Meinung Da läuft was schief
Meinung · Die jüngste Meta-Studie zur Kieferorthopädie bestätigt das, was Kritiker schon seit Jahren monieren: Die Behandlung schiefer Zähne ist ein gigantischer Markt, der sich eher an den Interessen der Leistungsanbieter als an wissenschaftlichen Erkenntnissen orientiert.
Denn Letztere sind gerade bei Langzeitbetrachtungen noch lückenhafter, als man das bei so einem massenkompatiblen Thema vermuten könnte.

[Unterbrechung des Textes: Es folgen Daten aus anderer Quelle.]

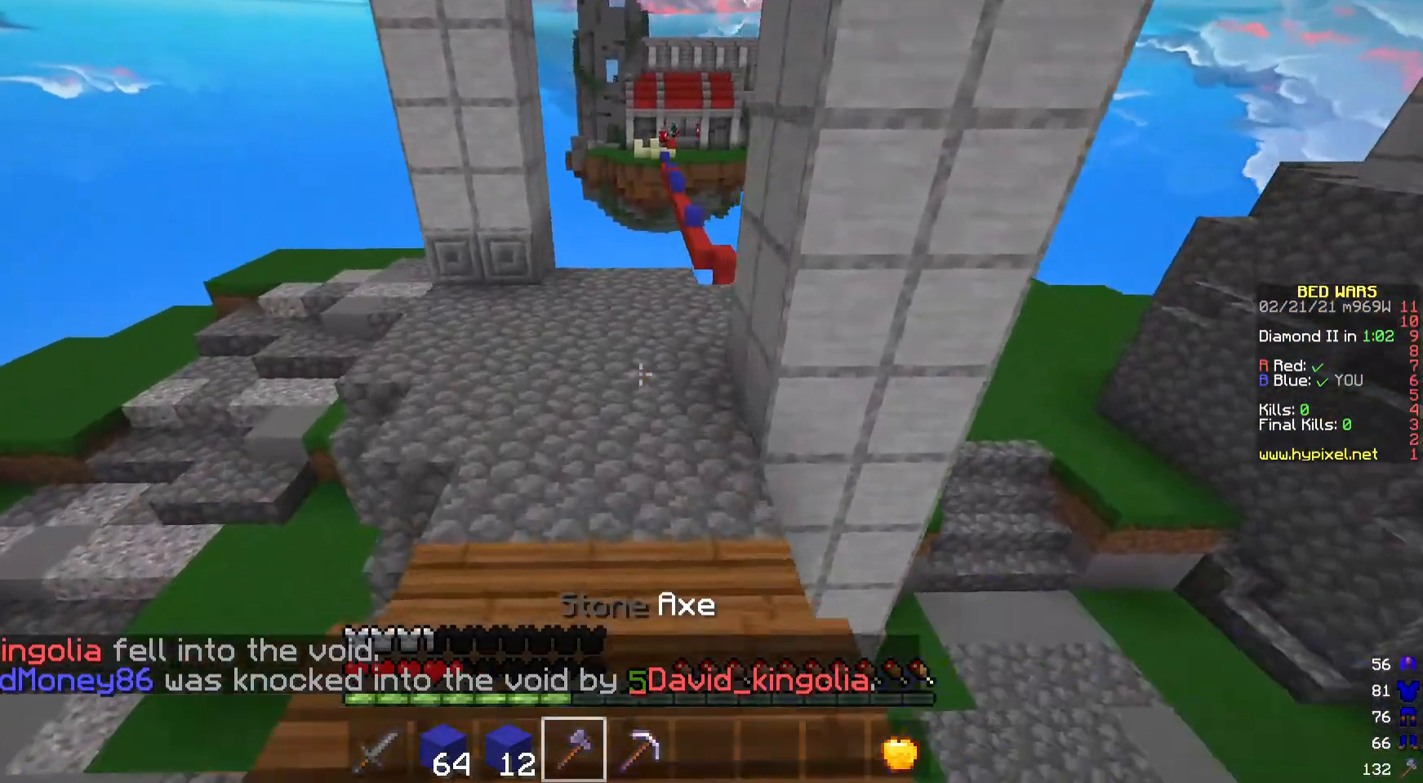
{"keys": ["w"], "mouse": [], "events": []}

Dafür wird das blühende Geschäft mit den Zahnspangen noch durch den gesellschaftlichen Trend der Selbstoptimierung befeuert: Ein gewinnbringendes Lächeln erscheint in Instagram-Zeiten mehr denn je unverzichtbarer Bestandteil der persönlichen Karriereplanung zu sein. Und welche Eltern wollen ihren Kindern schon die Zukunft verbauen? Also wächst die Bereitschaft, auch privat noch tiefer in die Tasche zu greifen. In der Summe werden immer mehr Kinder immer länger und immer extravaganter behandelt – mit immer höheren Kosten. Ein Irrsinn?
Zum Teil ja. Aber der Umkehrschluss, der Kieferorthopädie aus dem Leistungskatalog der Kassen zu streichen, wäre es auch. Psychosoziales Wohlbefinden ist ein berechtigter Bestandteil der Gesundheitsversorgung. Auch die Psychologie lebt davon. Und schöne Zähne allein zu einem Privileg der Reichen zu machen, würde ein weiteres Feld der sozialen Spaltung eröffnen.
Mit den Zahnspangen läuft etwas schief. Aber das kann korrigiert werden: durch fundierte Forschung, durch eine Reduzierung der Überversorgung, durch klare Standards, was nötig ist und was teurer Firlefanz. Vorschläge dafür liegen schon längst auf dem Tisch. Man wollte sie bisher nur noch nicht so recht wahrnehmen.
Zu den Maßnahmen, um die Kieferorthopädie wieder vom Kopf auf die Füße zu stellen, gehört aber auch die Bereitschaft der Eltern, die Pathologisierung ihrer Kinder nicht selbst mit Feuereifer zu betreiben. Ein verklemmtes Lachen ist mit Sicherheit krankmachender als ein schief stehender Zahn.